Excerpts from Jim Conrad's
Naturalist Newsletter
from the June 24, 2012 Newsletter issued from the woods of the Loess Hill Region a few miles east of Natchez, Mississippi, USA
BASSWOOD FLOWERING
Nowadays the Basswoods, TILIA AMERICANA, are very prettily flowering, as shown above. If you're unfamiliar with the Basswood's unusual manner of presenting its flower clusters, be sure to notice in the above picture how each cluster of creamy-white blossoms dangles from a stem, or peduncle, that is not attached to the stem in the normal manner, but rather connects to the center of the midrib of a flat, fingerlike, green blade very unlike the big leaves, and that this strange blade itself arises from the angle between the petioles of the regular leaves and the stem, where flower clusters usually arise. A close-up showing this remarkable construction from a different angle is seen below:
The fingerlike items the flower clusters arise from are bracts, which are modified leaves. Over the years we've seen many kinds of bracts doing extraordinary service -- such as the spectacularly large, red ones surrounding the Poinsettia's tiny, inconspicuous flowers. The Basswood's bracts are just as amazing.

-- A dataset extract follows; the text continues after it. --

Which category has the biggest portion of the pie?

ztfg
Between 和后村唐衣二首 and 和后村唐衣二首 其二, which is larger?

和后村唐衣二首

Basswood flowers themselves are a little unusual, as shown below:
There you can see a fairly normal but fuzzy, oval ovary in the flower's center, with its stigma-tipped style rising vertically. Below the ovary numerous male stamens arise with their yellowish anthers shedding pollen. Below the ring of stamens there are five petals, and alternating with them are five white, fuzzy, petal-like sepals. That's all normal, but if you look closely at the petals, particularly the topmost one, you'll see what looks like a second, smaller white petal arising between it and the ovary. This is what's unusual. These "smaller inner petals" are actually modified stamens called staminodia, and they're regular features in flowers of the many basswood species. I can't imagine why the flower thinks it needs them.
Basswoods are big trees up to 80 feet tall (24m), typically well formed and pleasing to look at, and especially handsome with those large, thin, heart-shaped leaves with serrated margins. Nowadays their abundant flowers keep the trees abuzz with pollinators. Basswood honey is among the best tasting. Standing beneath a tree with sunlight filtering through the thin leaves while all that pollination activity goes on is a delicious experience itself.

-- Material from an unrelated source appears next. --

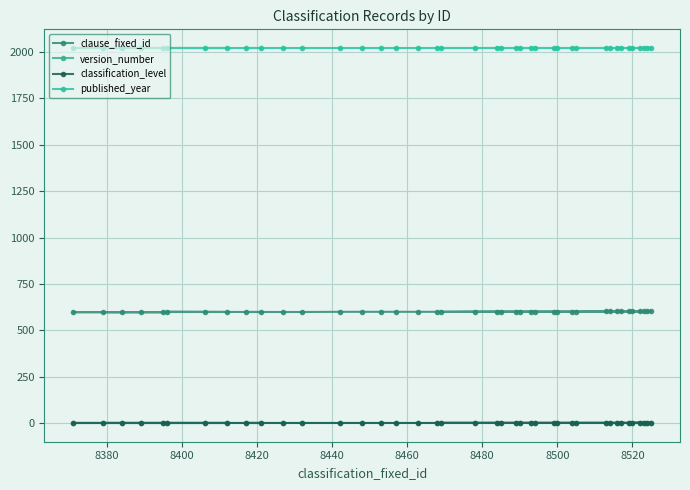

Is this an area chart (filled region under the line)?

No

Basswoods are uncommon in this area and I suspect that the reason is because their wood is especially light, strong, and beautiful. I'll bet that they, like White Oak and other highly valued hardwoods, have been "harvested" to the point of local extinction.
The "bass" in the name basswood derives from the word "bast," one definition of which is "fibrous material obtained from the phloem of jute, hemp, flax, lime, etc., used for making rope, matting, etc." That makes sense when we read that the Basswood's inner bark contains such tough fibers that in the past ropes were made from it. It also makes sense that basswood inner bark would be so fibrous, since basswoods are member of the Hibiscus Family, and in recent times we've focused on the tough fibers of several species in that family traditionally used by the Maya and others as rope.
Basswoods are often called Lindens. You may have enjoyed herbal tea in which "dried Linden flowers" were an important ingredient. Dried basswood flowers contain plenty of aromatic volatile oils that taste good to humans. They also contain flavonoids which act as antioxidants, and mucilaginous agents that soothe and reduce inflammation. The list of ailments Linden flower tea is good for is too long to list. What a wonderful plant.
Basswood taxonomy is in mess. Mainly, the experts can't agree on whether there's one big, variable species occurring throughout nearly all of the forested, eastern US and adjacent Canada, or whether some of the variations are distinct species. Wikipedia presents them as different species but Weakley's online Flora of the Southern and Mid-Atlantic States points out that the variations "are imperfectly distinct in geographic areas of overlap," and treats them all as one species. That's how I'm treating ours -- as Tilia americana var. caroliniana, sometimes separated as the Carolina Basswood, Tilia caroliniana.